As a vintage sexploitation time capsule, The Telephone Book is most illustrative in how it turns phonebooths and phone books into fetish objects of its era, splashing them with the cold water of a dial-a-prayer 900 number service for counterbalance. Sarah Kennedy’s performance as a Sexy Baby archetype with a girlish voice & body but a monstrously voracious sexual appetite is also a marker of its time. At one point, she watches then participates in the filming of an orgy as if she were a child observing then entering a petting zoo, fascinated by but detached from the action. It’s difficult to say whether that characteristic was intended as pure macho fantasy or a pointed satire thereof, but it is undercut by the inclusion of Clayburgh’s more mature, jaded performance as her sultry bestie.
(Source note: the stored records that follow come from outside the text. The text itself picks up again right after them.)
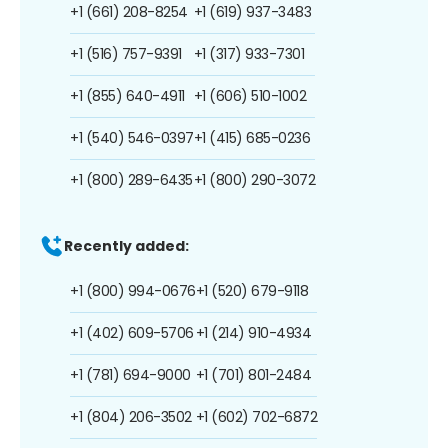
+1 (661) 208-8254
+1 (619) 937-3483
+1 (516) 757-9391
+1 (317) 933-7301
+1 (855) 640-4911
+1 (606) 510-1002
+1 (540) 546-0397
+1 (415) 685-0236
+1 (800) 289-6435
+1 (800) 290-3072
Recently added:
+1 (800) 994-0676
+1 (520) 679-9118
+1 (402) 609-5706
+1 (214) 910-4934
+1 (781) 694-9000
+1 (701) 801-2484
+1 (804) 206-3502
+1 (602) 702-6872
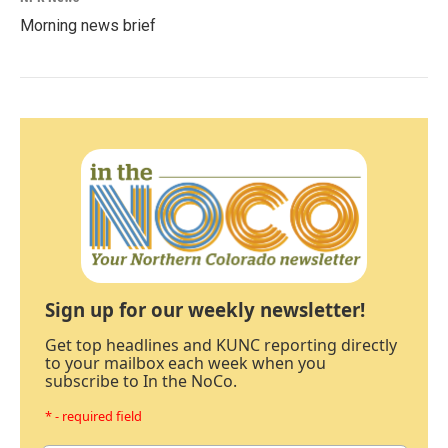
Morning news brief
Sign up for our weekly newsletter!
Get top headlines and KUNC reporting directly
to your mailbox each week when you
subscribe to In the NoCo.
* - required field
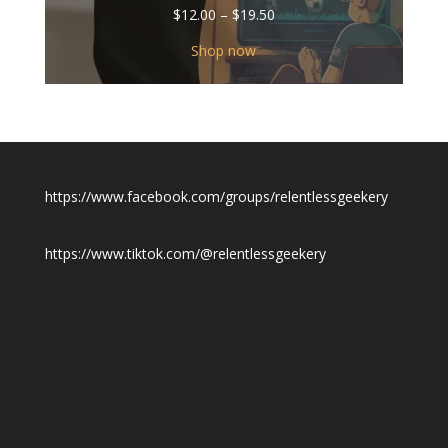
Price
$
12.00
–
$
19.50
range:
$12.00
Shop now
through
$19.50
https://www.facebook.com/groups/relentlessgeekery
https://www.tiktok.com/@relentlessgeekery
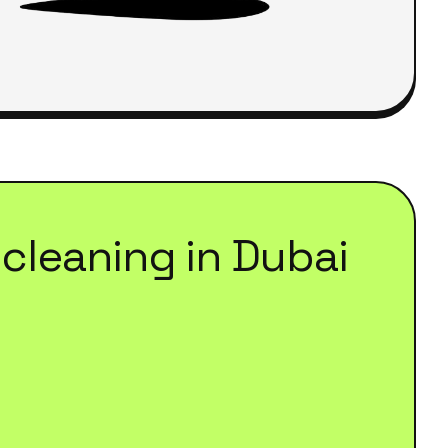
cleaning
in
Dubai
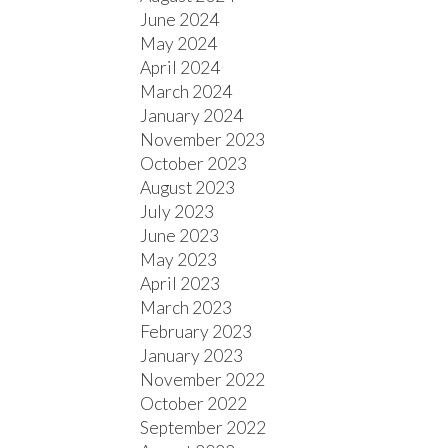
June 2024
May 2024
April 2024
March 2024
January 2024
November 2023
October 2023
August 2023
July 2023
June 2023
May 2023
April 2023
March 2023
February 2023
January 2023
November 2022
October 2022
September 2022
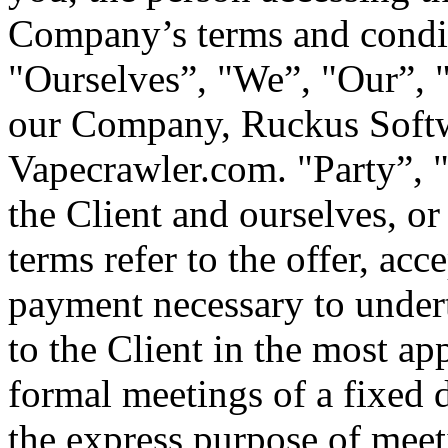
Company’s terms and condi
"Ourselves”, "We”, "Our”, "
our Company, Ruckus Softwa
Vapecrawler.com. "Party”, "P
the Client and ourselves, or 
terms refer to the offer, ac
payment necessary to undert
to the Client in the most a
formal meetings of a fixed 
the express purpose of meeti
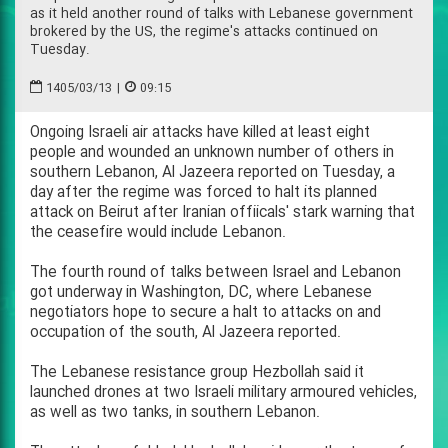
as it held another round of talks with Lebanese government
brokered by the US, the regime's attacks continued on
Tuesday.
1405/03/13
|
09:15
Ongoing Israeli air attacks have killed at least eight
people and wounded an unknown number of others in
southern Lebanon, Al Jazeera reported on Tuesday, a
day after the regime was forced to halt its planned
attack on Beirut after Iranian offiicals' stark warning that
the ceasefire would include Lebanon.
The fourth round of talks between Israel and Lebanon
got underway in Washington, DC, where Lebanese
negotiators hope to secure a halt to attacks on and
occupation of the south, Al Jazeera reported.
The Lebanese resistance group Hezbollah said it
launched drones at two Israeli military armoured vehicles,
as well as two tanks, in southern Lebanon.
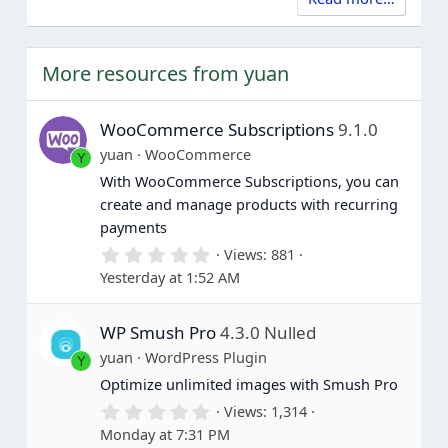
More resources from yuan
WooCommerce Subscriptions
9.1.0
yuan
WooCommerce
Y
With WooCommerce Subscriptions, you can
create and manage products with recurring
payments
0
Views
881
.
Yesterday at 1:52 AM
0
0
s
WP Smush Pro
4.3.0 Nulled
t
a
yuan
WordPress Plugin
Y
r
(
Optimize unlimited images with Smush Pro
s
0
Views
1,314
)
.
Monday at 7:31 PM
0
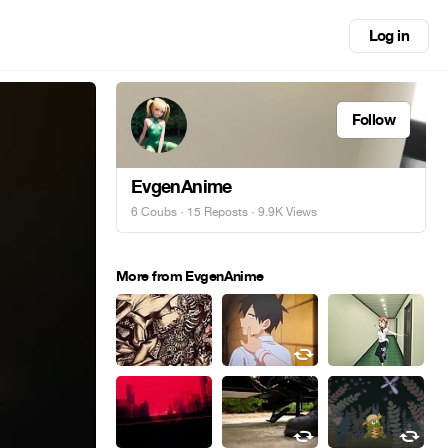
Log in
Follow
EvgenAnime
6 Coubs
·
15 Reposts
· 9.9K Views
More from EvgenAnime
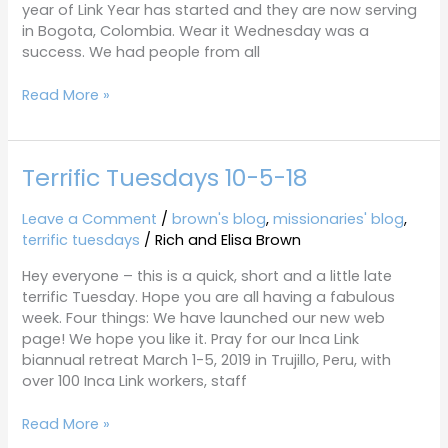
year of Link Year has started and they are now serving
in Bogota, Colombia. Wear it Wednesday was a
success. We had people from all
Read More »
Terrific Tuesdays 10-5-18
Terrific
Tuesdays
10-
Leave a Comment
/
brown's blog
,
missionaries' blog
,
5-
terrific tuesdays
/
Rich and Elisa Brown
18
Hey everyone – this is a quick, short and a little late
terrific Tuesday. Hope you are all having a fabulous
week. Four things: We have launched our new web
page! We hope you like it. Pray for our Inca Link
biannual retreat March 1-5, 2019 in Trujillo, Peru, with
over 100 Inca Link workers, staff
Read More »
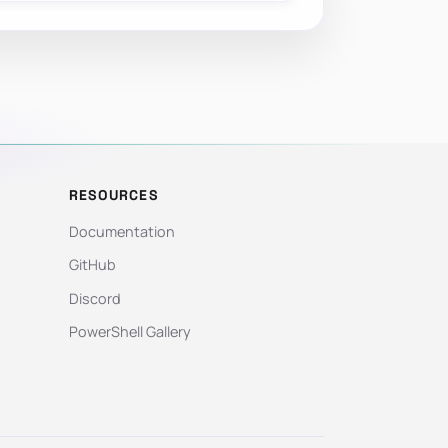
RESOURCES
Documentation
GitHub
Discord
PowerShell Gallery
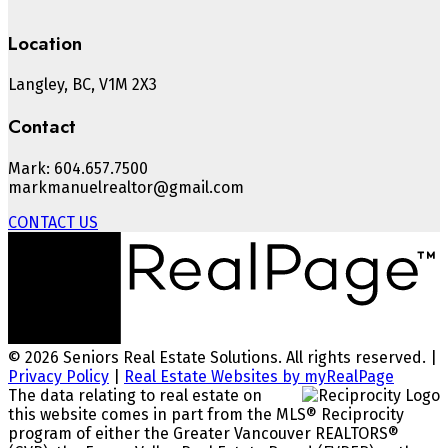
Location
Langley, BC, V1M 2X3
Contact
Mark: 604.657.7500
markmanuelrealtor@gmail.com
CONTACT US
© 2026 Seniors Real Estate Solutions. All rights reserved. |
Privacy Policy
|
Real Estate Websites by myRealPage
The data relating to real estate on
this website comes in part from the MLS® Reciprocity
program of either the Greater Vancouver REALTORS®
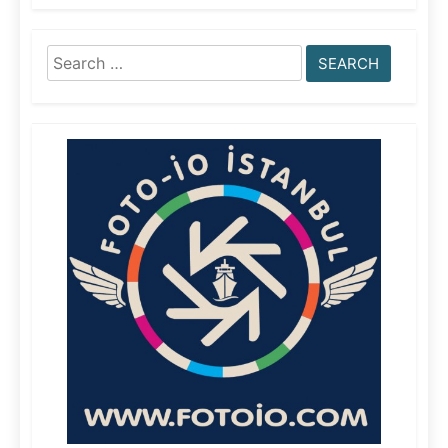
Search
for:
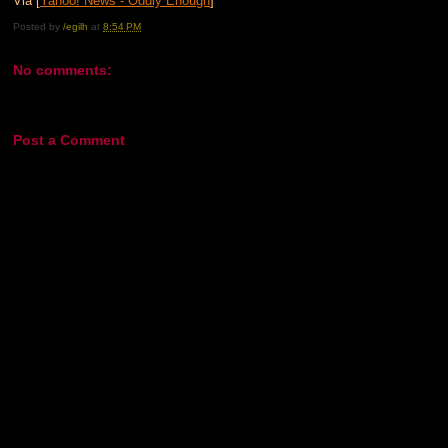
Via [
Yahoo! News - Oddly Enough
]
Posted by
/egilh
at
8:54 PM
No comments:
Post a Comment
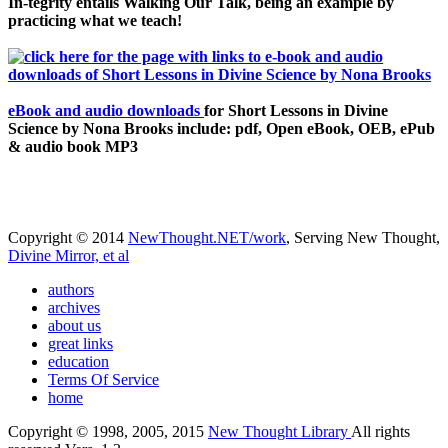
In-tegrity entails Walking Our Talk, being an example by
practicing what we teach!
eBook and audio downloads
for Short Lessons in Divine
Science by Nona Brooks include: pdf, Open eBook, OEB, ePub
& audio book MP3
Copyright © 2014
NewThought.NET/work
, Serving New Thought,
Divine Mirror, et al
authors
archives
about us
great links
education
Terms Of Service
home
Copyright © 1998, 2005, 2015
New Thought Library
All rights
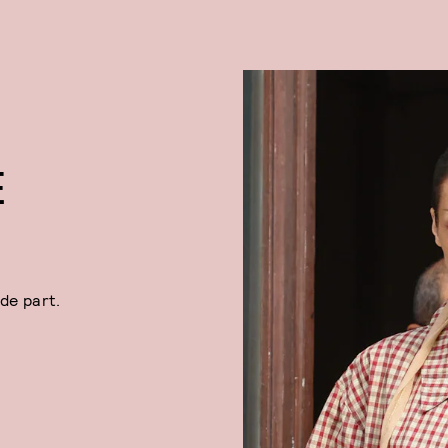
E
ide part.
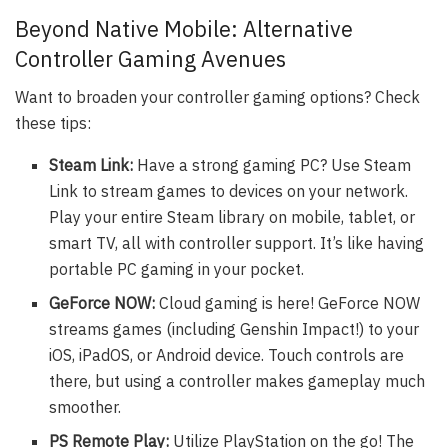
Beyond Native Mobile: Alternative
Controller Gaming Avenues
Want to broaden your controller gaming options? Check
these tips:
Steam Link:
Have a strong gaming PC? Use Steam
Link to stream games to devices on your network.
Play your entire Steam library on mobile, tablet, or
smart TV, all with controller support. It’s like having
portable PC gaming in your pocket.
GeForce NOW:
Cloud gaming is here! GeForce NOW
streams games (including Genshin Impact!) to your
iOS, iPadOS, or Android device. Touch controls are
there, but using a controller makes gameplay much
smoother.
PS Remote Play:
Utilize PlayStation on the go! The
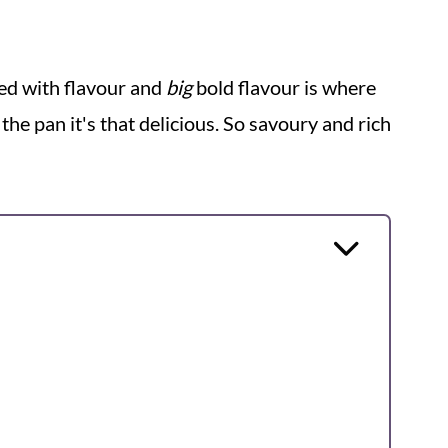
ked with flavour and
big
bold flavour is where
om the pan it's that delicious. So savoury and rich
Clayburgh exists only in phone calls with Kennedy, never bothering to take off her sleeping mask while receiving head or loading her revolver in bed, only removing it once the phone sex with John Smith heats her up to an unbearable degree. John Smith himself (a masked Norman Rose) is where the political satire of the picture creeps in and dismantles the entire illusion of the cutesy nudie cutie it could’ve been without him. His confession and repeated phone call in the back half are so brilliantly staged that they make you want to immediately start the movie over again to reexamine sillier elements you might have dismissed as smut & fluff in the opening stretch. That’s partly what makes it such an ideal movie to own on disc, the same way its psychedelic porno breakdown makes it an ideal Vinegar Syndrome disc in particular.